UK data centre startup Deep Green is using servers submerged in mineral oil as “digital boilers” to turn server heat into free heating for hot-water for swimming pool owners, distilleries, and large apartment blocks.
Harnessing the heat from decentralised data centre models is one of the new ideas that several companies are adopting to offer data centre capacity without having to build and run costly data centres, plus offer free (or cheap) energy while reducing the environmental cost/impact by making use of existing heat and enabling users to cut their overheads and carbon emissions.
How It Works
Unlike other businesses like Heata (who offer to provide free hot water using the heat from a cloud business server installed onto the side of domestic hot water tanks in homes), Deep Green is focusing on business customers in industries using large volumes of hot water, e.g. swimming pools. Deep green uses ‘immersion cooling’ technology, i.e. immersing servers in mineral oil to capture the operating data server heat and transfer it into a site’s existing hot water system, for free. Deep Green supplies these Green “digital boilers” (a server and heat transfer system) for free, pays the business where it’s installed for the energy the digital boiler uses and, in return, asks for space for containers and sufficient grid and internet connection.
In this way, Deep Green gets to expand its data centre server capacity and network and the business where the server is installed gets to dramatically reduce its energy costs while providing the same service to its customers, reduces its businesses carbon emissions, and improves its ESG credentials.
In what’s been described as a “UK first” in technology heating solutions, Exmouth Swimming Pool ‘took the plunge’ by having a Deep Green ‘digital boiler’ installed.
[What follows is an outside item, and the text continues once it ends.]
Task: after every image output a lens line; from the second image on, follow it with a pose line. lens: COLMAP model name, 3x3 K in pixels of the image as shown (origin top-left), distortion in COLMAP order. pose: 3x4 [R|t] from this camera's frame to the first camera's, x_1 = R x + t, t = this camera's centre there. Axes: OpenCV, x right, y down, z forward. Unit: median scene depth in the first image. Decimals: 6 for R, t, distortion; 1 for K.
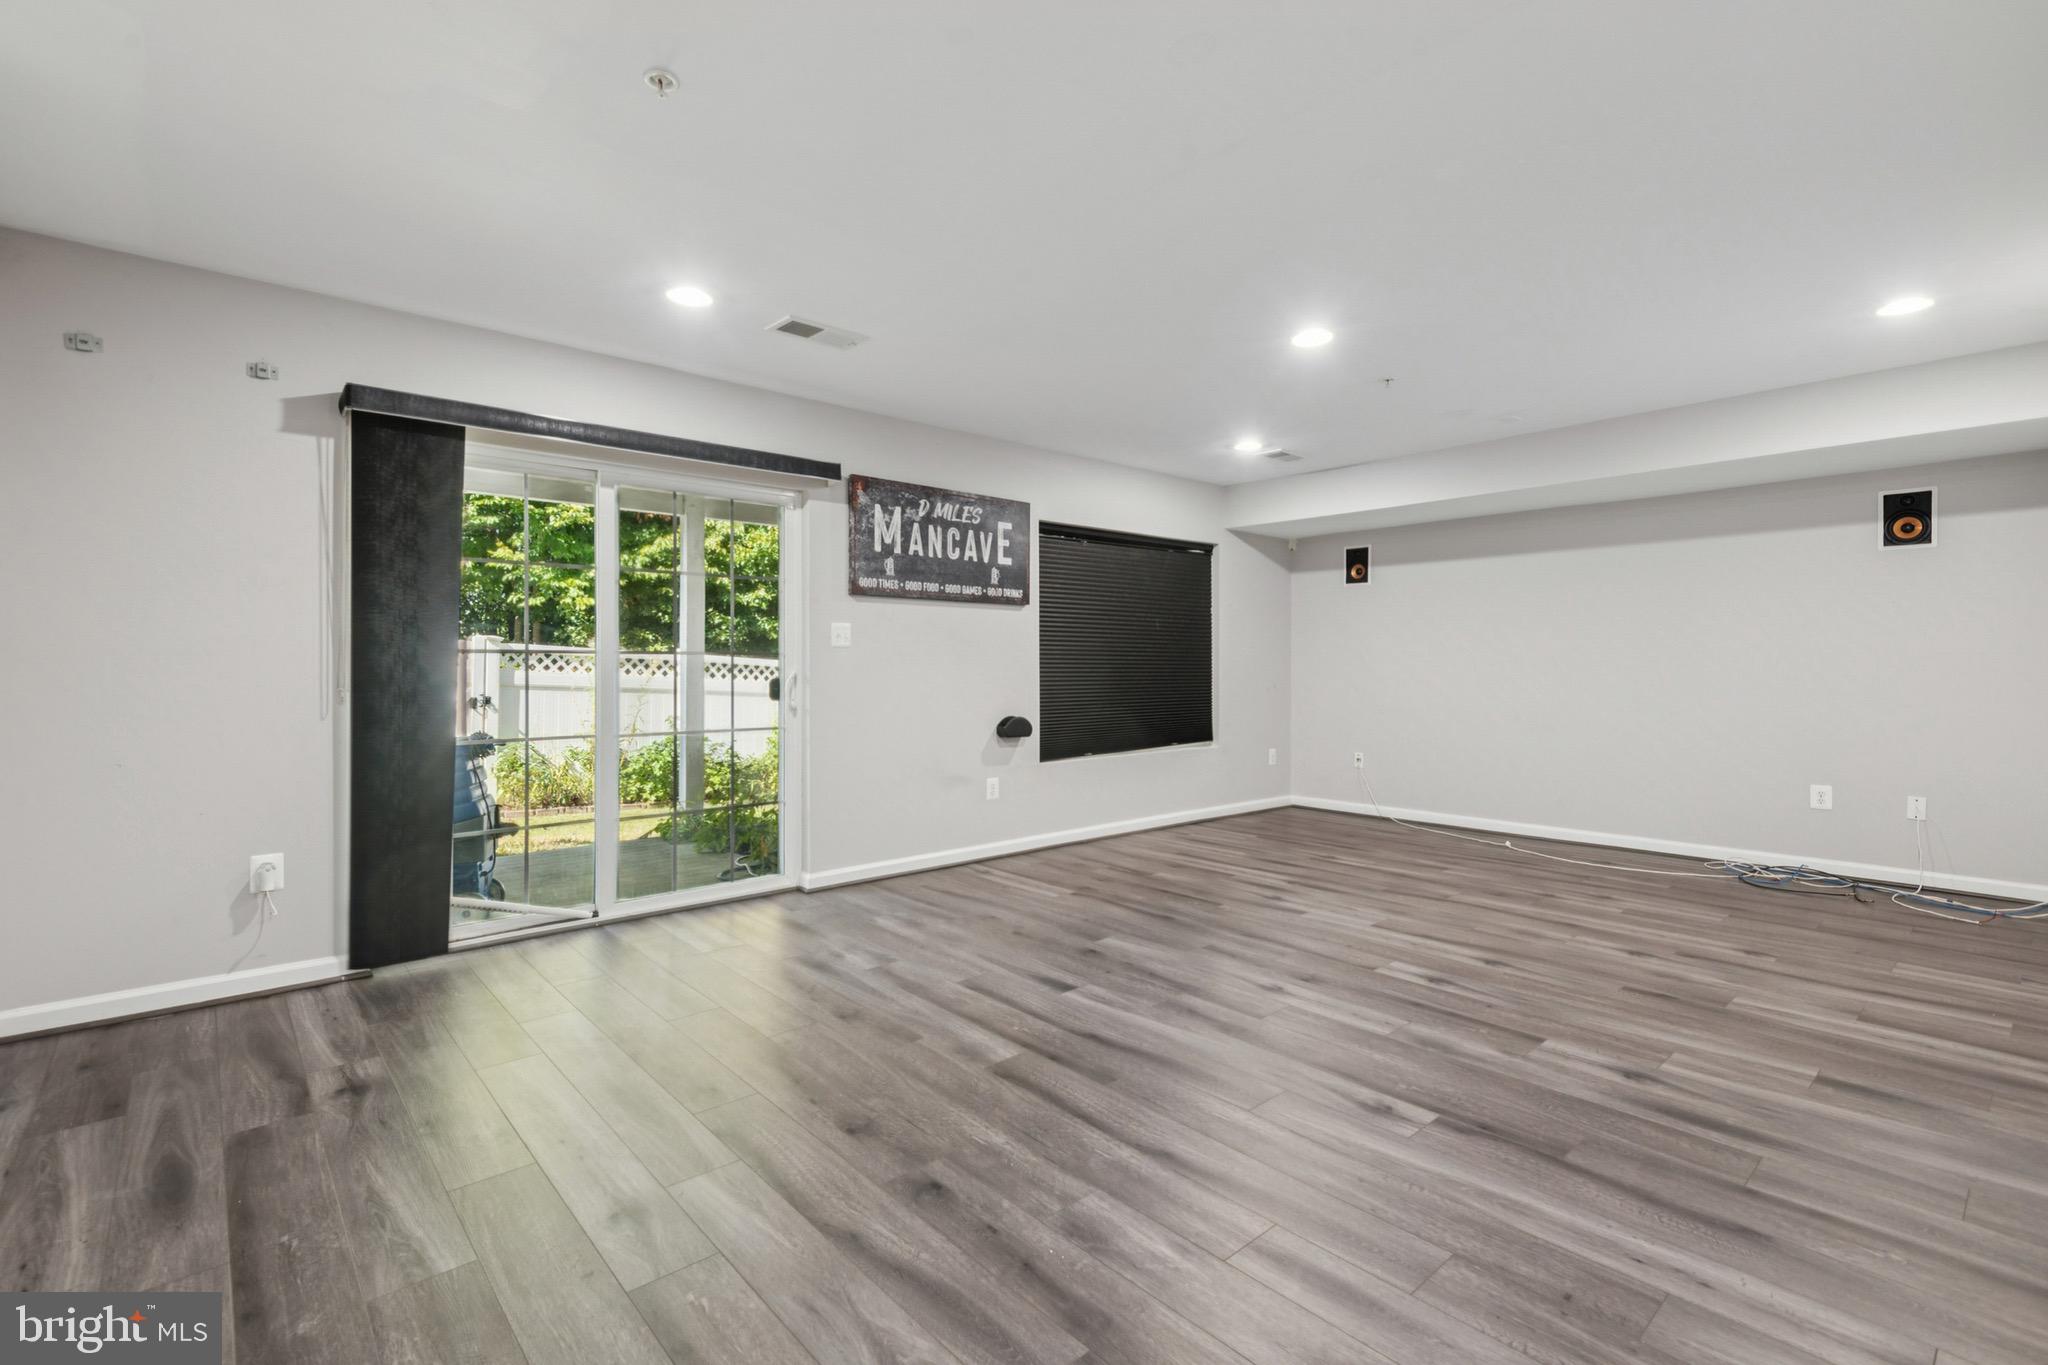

It’s been reported that this has reduced the pool’s gas requirements by a massive 62 per cent, thereby saving LED Community Leisure, who manage the centre for East Devon District Council (EDDC), over £30,000 a year and reducing carbon emissions by 25.8 tonnes.
Peter Gilpin, CEO of LED Community Leisure, said of the new technology: “Deep Green’s innovative technology will dramatically reduce our energy bills and carbon footprint, meaning we will continue to be a key asset for the local community. We are already seeing the benefit. I’m certain this will transform leisure centres up and down the country for the better.”
Pools Are Just The Start
Although there are 1,500 pools in England that could all benefit from reduced energy costs, Mark Bjornsgaard, CEO of Deep Green, plans to focus on any businesses needing large amounts of hot water saying, “Pools are just the start.” Bjornsgaard says: “By moving data centres from industrial warehouses into the hearts of communities, our ‘digital boilers’ put waste heat to good use, saving local businesses thousands of pounds on energy bills and reducing their carbon footprint.”
What Does This Mean For Your Organisation?
This technology could solve several problems at once, namely increasing data centre capacity in a more environmentally friendly way, reducing data centre carbon footprints, reducing business energy costs and carbon footprints, plus tackling server heating problems in a productive and mutually beneficial way. Immersing servers in liquid to cool them down and installing servers and using their heat to heat water is already being done by other companies, however Deep Green’s model is different in that it combines the two and focuses on businesses (with major hot water requirements) rather than homes. At a time when electricity and gas prices are sky-high and swimming pools are struggling to ‘stay afloat’ as a result, this type of service is likely to be very attractive.